Susan Spencer, assistant manager of BC Liquor Stores Tofino, said the location cut the daily return maximum in half to the legal minimum (24 items per person) when the bottle depot closed.

“If we could have capacity to take more, people would bring them,” she said. “We don’t have capacity to store the empties.”

Yet returns have swelled to at least 1,800 beer cans a week and a “mega bag” (cube-shaped, covering a wooden pallet) of non-refillable glass.

That’s about double the volume the liquor store took in during the same period last year.

Once a week Encorp Pacific (Canada), the federal non-profit corporation that had operated the Tofino Bottle Depot, picks up recycling from the liquor store and ships it to a facility on the mainland.

Brewers Distributors Ltd. takes beer bottles and returns them to beer companies.

Lee McNamee, manager of Common Loaf Bakery, said losing the local depot has meant the small business now has to drive its glass empties all the way to Ucluelet.

“It’s a really tough thing to do right,” he said. “It’s really challenging.”

Tofino Coun. Dorothy Baert told the Westerly there are efforts underway to quantify the fallout.

“We want a full and robust recycling program,” she said. “We do need to know the impact.”

While there has been talk of subsidizing land for recycling as part of the sewage treatment development, there has been no concrete action yet, she pointed out.

“There are a lot of perhaps’s,” she said. “There are a number of disparate pieces that need to be put together.”

Baert noted Tofino once had its own recycling program before it was taken over by the provincial government. However, she says, she’d like to see Tofino play a part in coming up with a solution to the bottle scramble.

Ann Kim and her cousin Helen Cho ran the Tofino Bottle Depot for 11 years – before their approximately 900 square feet of space up Industrial Way couldn’t accommodate the growing volume of recyclables. But a sizable gap remains between the amount coming in and the number of bottles required to justify shelling out for a 2,500 square foot warehouse, if they could even find something.

“We did our best,” she said. “We really tried to be up front with people.”

The business owners said they told Mayor Josie Osborne they were willing to pay literally double the rent of their previous location if the District of Tofino could help them secure a new spot.

Kim said she was even directed to look at a space by Ricardo Araya, Manager of Engineering and Public Works she thought could work.

“I didn’t get any call back from that,” she said. “I didn’t expect anything to happen.”

She says some people are making the trek to their Ucluelet location, which increased its hours at the time of the March closure, but says they’re losing out on business to others.

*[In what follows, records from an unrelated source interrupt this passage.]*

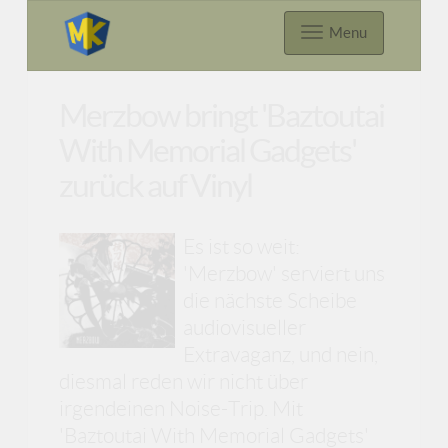
Menu
Merzbow bringt 'Baztoutai
With Memorial Gadgets'
zurück auf Vinyl
Es ist so weit:
'Merzbow' serviert uns
die nächste Scheibe
audiovisueller
Extravaganz, und nein,
diesmal reden wir nicht über
irgendeinen Noise-Trip. Mit
'Baztoutai With Memorial Gadgets'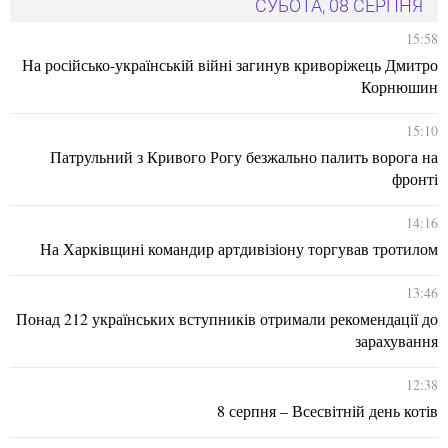
СУБОТА, 08 СЕРПНЯ
15:58
На російсько-українській війні загинув криворіжець Дмитро
Корнюшин
15:10
Патрульний з Кривого Рогу безжально палить ворога на
фронті
14:16
На Харківщині командир артдивізіону торгував тротилом
13:46
Понад 212 українських вступників отримали рекомендації до
зарахування
12:38
8 серпня – Всесвітній день котів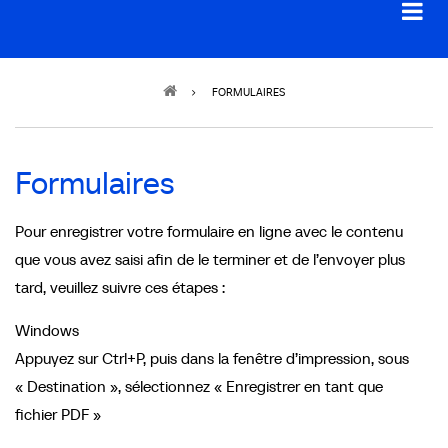
Breadcrumb
FORMULAIRES
Formulaires
Pour enregistrer votre formulaire en ligne avec le contenu
que vous avez saisi afin de le terminer et de l’envoyer plus
tard, veuillez suivre ces étapes :
Windows
Appuyez sur Ctrl+P, puis dans la fenêtre d’impression, sous
« Destination », sélectionnez « Enregistrer en tant que
fichier PDF »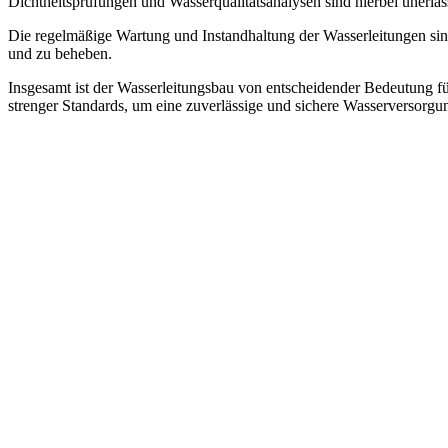
Dichtheitsprüfungen und Wasserqualitätsanalysen sind hierbei unerläs
Die regelmäßige Wartung und Instandhaltung der Wasserleitungen sin
und zu beheben.
Insgesamt ist der Wasserleitungsbau von entscheidender Bedeutung fü
strenger Standards, um eine zuverlässige und sichere Wasserversorgung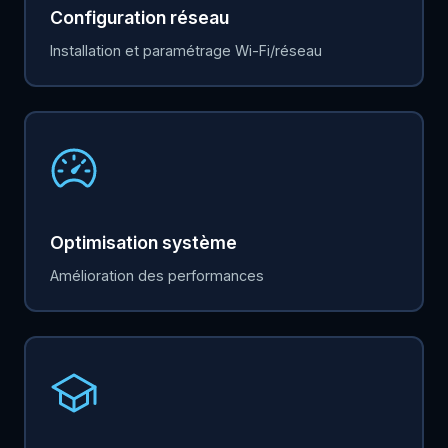
Configuration réseau
Installation et paramétrage Wi-Fi/réseau
Optimisation système
Amélioration des performances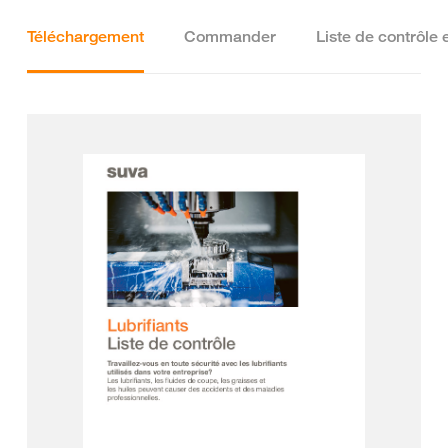
Téléchargement
Commander
Liste de contrôle 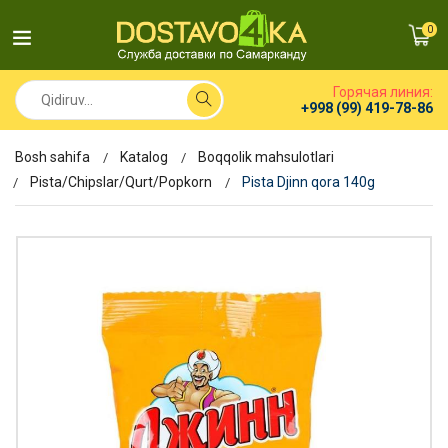
0
Горячая линия:
+998 (99) 419-78-86
Bosh sahifa
Katalog
Boqqolik mahsulotlari
Pista/Chipslar/Qurt/Popkorn
Pista Djinn qora 140g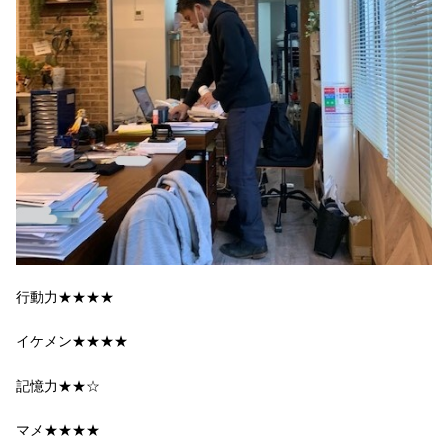
行動力★★★★
イケメン★★★★
記憶力★★☆
マメ★★★★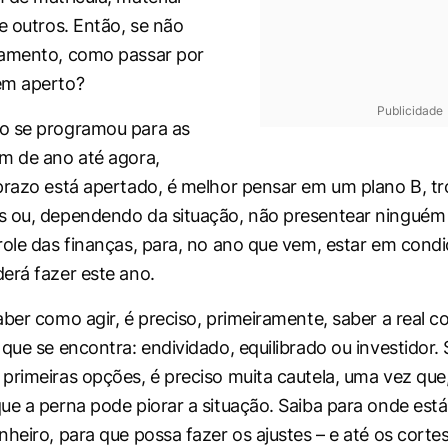
e outros. Então, se não
jamento, como passar por
em aperto?
Publicidade
o se programou para as
m de ano até agora,
prazo está apertado, é melhor pensar em um plano B, t
s ou, dependendo da situação, não presentear ninguém
role das finanças, para, no ano que vem, estar em condi
erá fazer este ano.
aber como agir, é preciso, primeiramente, saber a real c
que se encontra: endividado, equilibrado ou investidor. 
primeiras opções, é preciso muita cautela, uma vez que
ue a perna pode piorar a situação. Saiba para onde est
heiro, para que possa fazer os ajustes – e até os cortes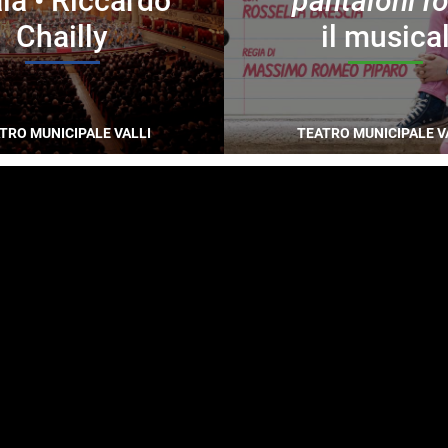
la • Riccardo
pantaloni r
Chailly
il musica
TRO MUNICIPALE VALLI
TEATRO MUNICIPALE V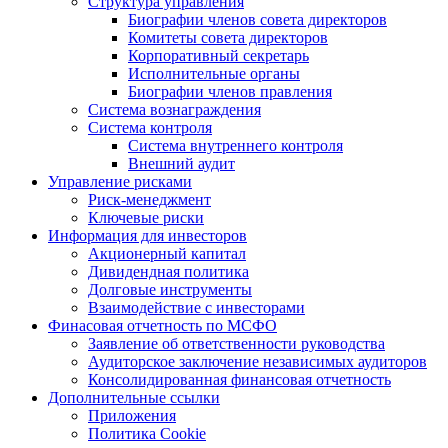
Структура управления
Биографии членов совета директоров
Комитеты совета директоров
Корпоративный секретарь
Исполнительные органы
Биографии членов правления
Система вознаграждения
Система контроля
Система внутреннего контроля
Внешний аудит
Управление рисками
Риск-менеджмент
Ключевые риски
Информация для инвесторов
Акционерный капитал
Дивидендная политика
Долговые инструменты
Взаимодействие с инвеcторами
Финасовая отчетность по МСФО
Заявление об ответственности руководства
Аудиторское заключение независимых аудиторов
Консолидированная финансовая отчетность
Дополнительные ссылки
Приложения
Политика Cookie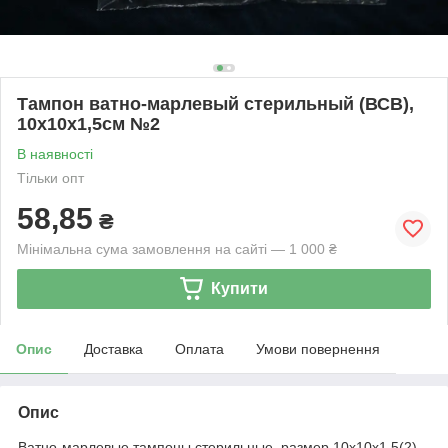
Тампон ватно-марлевый стерильный (ВСВ),
10х10х1,5см №2
В наявності
Тільки опт
58,85
₴
Мінімальна сума замовлення на сайті — 1 000 ₴
Купити
Опис
Доставка
Оплата
Умови повернення
Опис
Ватно-марлевые тампоны стерильные, размер 10х10х1,5(2)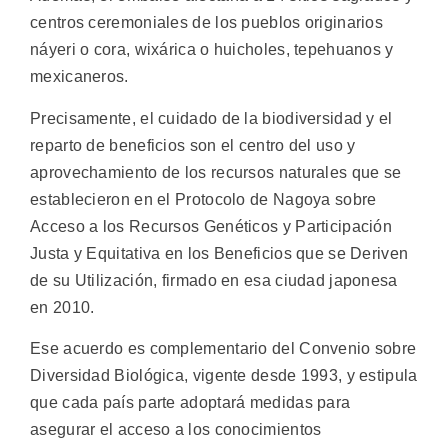
centros ceremoniales de los pueblos originarios
náyeri o cora, wixárica o huicholes, tepehuanos y
mexicaneros.
Precisamente, el cuidado de la biodiversidad y el
reparto de beneficios son el centro del uso y
aprovechamiento de los recursos naturales que se
establecieron en el Protocolo de Nagoya sobre
Acceso a los Recursos Genéticos y Participación
Justa y Equitativa en los Beneficios que se Deriven
de su Utilización, firmado en esa ciudad japonesa
en 2010.
Ese acuerdo es complementario del Convenio sobre
Diversidad Biológica, vigente desde 1993, y estipula
que cada país parte adoptará medidas para
asegurar el acceso a los conocimientos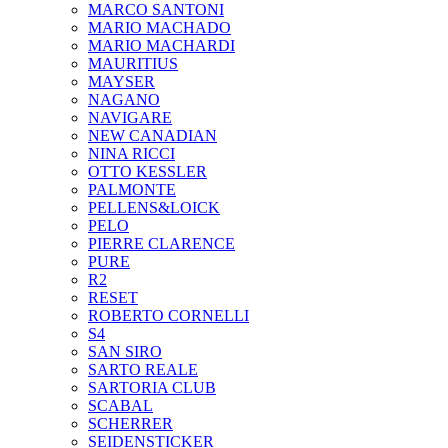
MARCO SANTONI
MARIO MACHADO
MARIO MACHARDI
MAURITIUS
MAYSER
NAGANO
NAVIGARE
NEW CANADIAN
NINA RICCI
OTTO KESSLER
PALMONTE
PELLENS&LOICK
PELO
PIERRE CLARENCE
PURE
R2
RESET
ROBERTO CORNELLI
S4
SAN SIRO
SARTO REALE
SARTORIA CLUB
SCABAL
SCHERRER
SEIDENSTICKER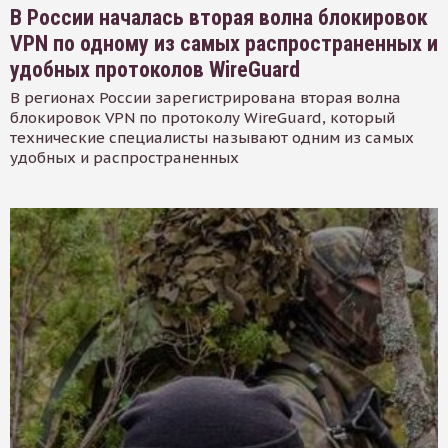
В России началась вторая волна блокировок
VPN по одному из самых распространенных и
удобных протоколов WireGuard
В регионах России зарегистрирована вторая волна
блокировок VPN по протоколу WireGuard, который
технические специалисты называют одним из самых
удобных и распространенных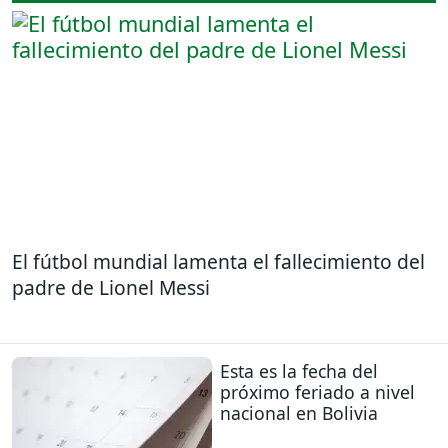
El fútbol mundial lamenta el fallecimiento del
padre de Lionel Messi
Esta es la fecha del
próximo feriado a nivel
nacional en Bolivia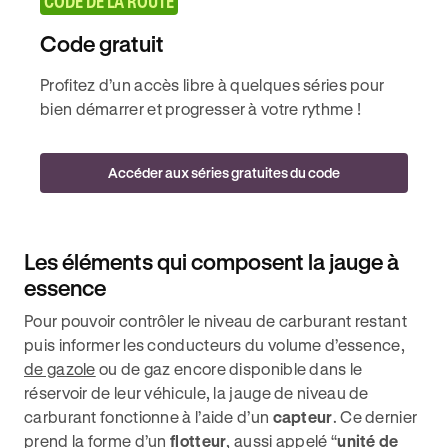
CODE DE LA ROUTE
Code gratuit
Profitez d’un accès libre à quelques séries pour
bien démarrer et progresser à votre rythme !
Accéder aux séries gratuites du code
Les éléments qui composent la jauge à
essence
Pour pouvoir contrôler le niveau de carburant restant
puis informer les conducteurs du volume d’essence,
de gazole
ou de gaz encore disponible dans le
réservoir de leur véhicule, la jauge de niveau de
carburant fonctionne à l’aide d’un
capteur
. Ce dernier
prend la forme d’un
flotteur
, aussi appelé “
unité de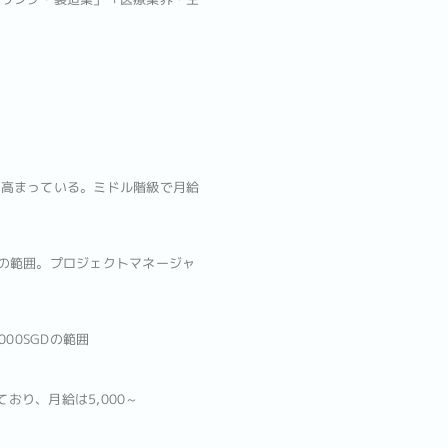
が高まっている。ミドル階級で月給
Dの範囲。プロジェクトマネージャ
00SGDの範囲
り、月給は5,000～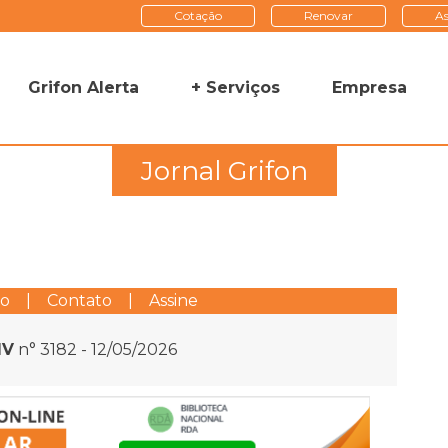
Cotação
Renovar
As
Grifon Alerta
+ Serviços
Empresa
Jornal Grifon
to
|
Contato
|
Assine
IV
n° 3182 - 12/05/2026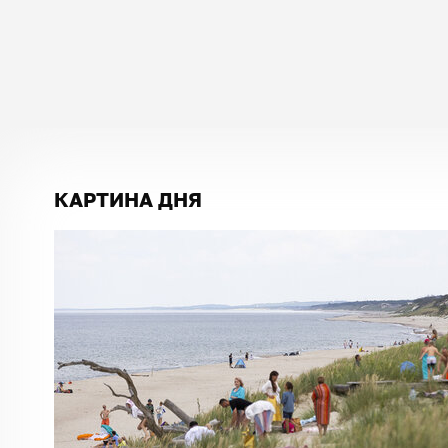
КАРТИНА ДНЯ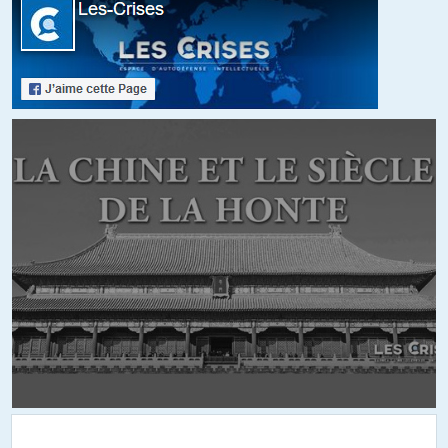
« Et comme le dira tout bon redneck, si vous n’êtes pas armés, vos
protestations n’ont aucun poids. »
Bien plus que des armes, tout dépend de la cohésion sociale et
des possibilités de mobilisation qui en découlent.
Aux USA, le redneck est armé mais étant donné le degré
d’individualisme du pays, il est tout seul dans son coin. En
conséquence, il subit tout sans jamais bouger.
+12
ALERTER
killer
//
23.07.2015 à 13h58
pas si seul que ça, regardez le cas du ranch bundy.
+3
Bubble
//
23.07.2015 à 23h17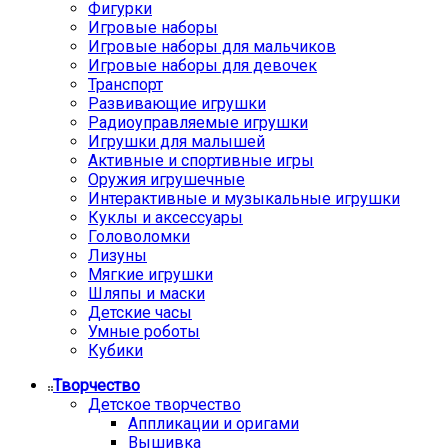
Фигурки
Игровые наборы
Игровые наборы для мальчиков
Игровые наборы для девочек
Транспорт
Развивающие игрушки
Радиоуправляемые игрушки
Игрушки для малышей
Активные и спортивные игры
Оружия игрушечные
Интерактивные и музыкальные игрушки
Куклы и аксессуары
Головоломки
Лизуны
Мягкие игрушки
Шляпы и маски
Детские часы
Умные роботы
Кубики
Творчество
Детское творчество
Аппликации и оригами
Вышивка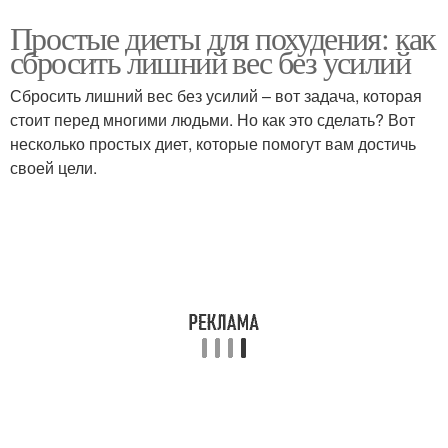
Простые диеты для похудения: как
сбросить лишний вес без усилий
Сбросить лишний вес без усилий – вот задача, которая
стоит перед многими людьми. Но как это сделать? Вот
несколько простых диет, которые помогут вам достичь
своей цели.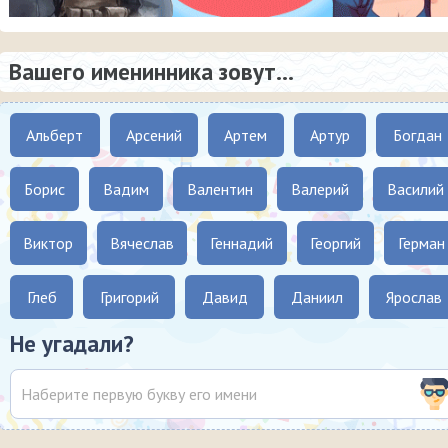
Вашего именинника зовут...
Альберт
Арсений
Артем
Артур
Богдан
Борис
Вадим
Валентин
Валерий
Василий
Виктор
Вячеслав
Геннадий
Георгий
Герман
Глеб
Григорий
Давид
Даниил
Ярослав
Не угадали?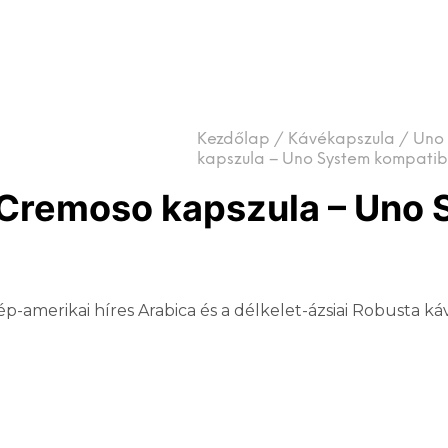
Kezdőlap
/
Kávékapszula
/
Uno 
kapszula – Uno System kompatibi
 Cremoso kapszula – Uno 
p-amerikai híres Arabica és a délkelet-ázsiai Robusta ká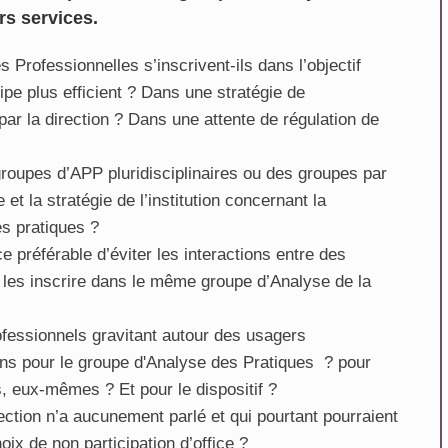
rs services.
Professionnelles s’inscrivent-ils dans l’objectif
pe plus efficient ? Dans une stratégie de
Ludwig Maquet
r la direction ? Dans une attente de régulation de
La Voulte Sur Rhone
groupes d’APP pluridisciplinaires ou des groupes par
 et la stratégie de l’institution concernant la
s pratiques ?
ce préférable d’éviter les interactions entre des
e les inscrire dans le même groupe d’Analyse de la
professionnels gravitant autour des usagers
sens pour le groupe d'Analyse des Pratiques ? pour
ls, eux-mêmes ? Et pour le dispositif ?
rection n’a aucunement parlé et qui pourtant pourraient
hoix de non participation d’office ?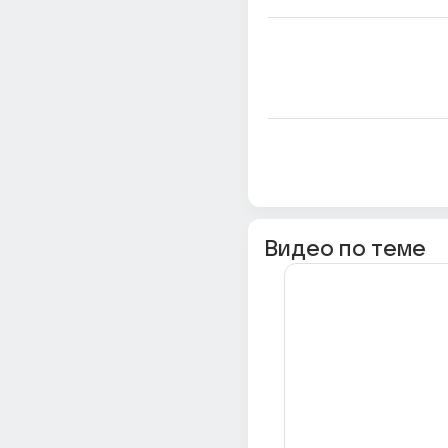
Видео по теме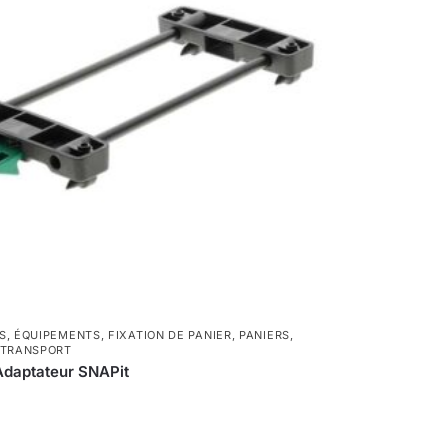
S
,
ÉQUIPEMENTS
,
FIXATION DE PANIER
,
PANIERS
,
TRANSPORT
Adaptateur SNAPit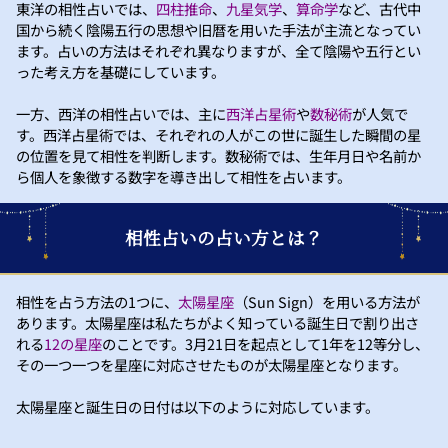
東洋の相性占いでは、
四柱推命
、
九星気学
、
算命学
など、古代中
国から続く陰陽五行の思想や旧暦を用いた手法が主流となってい
ます。占いの方法はそれぞれ異なりますが、全て陰陽や五行とい
った考え方を基礎にしています。
一方、西洋の相性占いでは、主に
西洋占星術
や
数秘術
が人気で
す。西洋占星術では、それぞれの人がこの世に誕生した瞬間の星
の位置を見て相性を判断します。数秘術では、生年月日や名前か
ら個人を象徴する数字を導き出して相性を占います。
相性占いの占い方とは？
相性を占う方法の1つに、
太陽星座
（Sun Sign）を用いる方法が
あります。太陽星座は私たちがよく知っている誕生日で割り出さ
れる
12の星座
のことです。3月21日を起点として1年を12等分し、
その一つ一つを星座に対応させたものが太陽星座となります。
太陽星座と誕生日の日付は以下のように対応しています。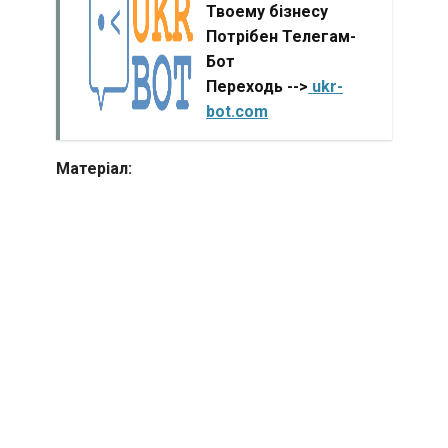
Твоему бізнесу
Потрібен Телегам-
Бот
Переходь -->
ukr-
bot.com
Матеріал:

“That’s absolutely happening,” she said.

“It’s just a matter of how much.”

Kim believes that, on top of mobile collectors stepping in to pick up the slack and locals bringing their recycling to depots outside of the community, some people might be trashing their bottles and cans.

Tofino Coun. Al Anderson said when that happens, Encorp gets to keep the deposit to fund its operations.

“There some benefit to them for sure,” he said, pointing to the irony of the business that closed the Tofino depot still making money off stuff that gets tossed. “They use the money.”

Anderson says he hasn’t heard any specific complaints about the changes in recycling since the Tofino Bottle Depot closed, and thinks there isn’t much the community can do to pitch in.

“I think the District would be a willing partner if we had anything to offer,” he said. “We just don’t have the space right now.”